Ist denn da der Globalisierungsprozess der chinesischen Automobilindustrie durch Handelspolitik irgendwie aufzuhalten?


Das ist dumm, was man da macht. Es ist dumm, was man in Brüssel macht und zum Teil in Deutschland vorhat. Der Wettbewerb wird immer gewinnen. Auch gegen die Mauern, die jetzt die Frau von der Leyen hochzieht und die Frankreich als Staatsräson pflegt. Die chinesischen Hersteller werden mit ihren Fabriken hierherkommen. Es ist wichtig, dass unsere Zulieferer in deren Wertschöpfungsketten kommen, gemeinsam Neues schaffen.


Die Verbesserung von Fahreigenschaften und Marktkenntnis sind Wertschöpfungsthemen, die wir in Kooperationen einbringen können

Wo ist denn überhaupt noch Raum für Kooperationen, welche Rolle in der Wertschöpfung können europäische Zulieferer spielen?
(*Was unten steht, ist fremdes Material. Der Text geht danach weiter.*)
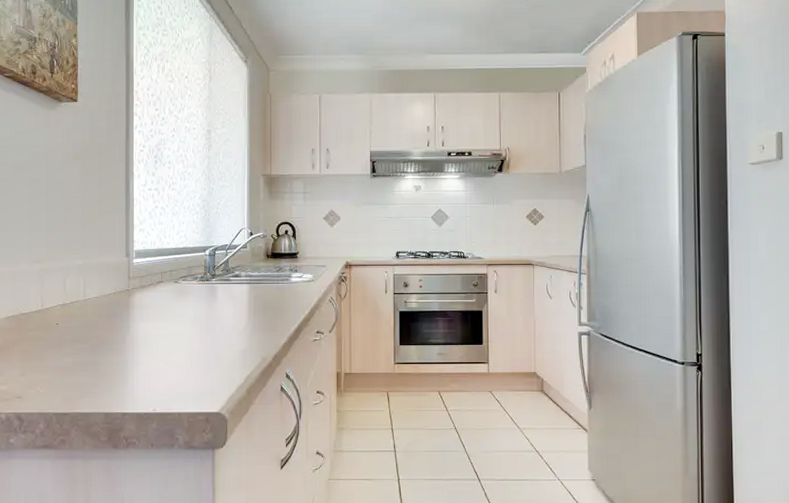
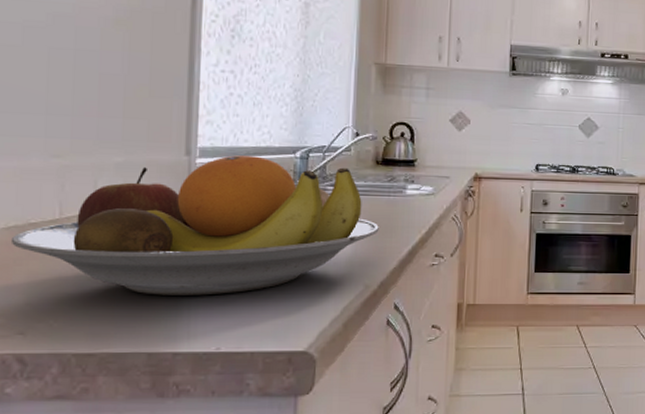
fruit bowl: none [10,255,271,368] -> present [10,155,379,296]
In der Digitalisierung ist China in der Tat weit vorangeschritten. Aber die Verbesserung von Fahreigenschaften ist unser Wertschöpfungsthema, das wir einbringen können. Alle, die im Zulieferbereich an diesen Dingen arbeiten, haben eine gute Chance, sich mit chinesischen Autobauern zu verbinden. Oder die lokalen Vorteile, die wir haben – die Art, wie wir Fabriken bauen, Leute und Partner gewinnen. Auch die Chinesen machen manchmal Fehler, weil sie die Kulturen hier nicht richtig verstehen. Nehmen sie die Vertriebssysteme, mit denen sie schnell in den Markt wollen und wie viel Geld sie dort verbrennen. Da heißt es auch für chinesischen Unternehmen, etwas Demut zu zeigen. Es ist falsch zu glauben, dass man nur mit einem großen Schiff 3000 Autos anlanden müsse, um Europa zu erobern. Nur wer sich richtig verstehen will, kann gut zusammenarbeiten.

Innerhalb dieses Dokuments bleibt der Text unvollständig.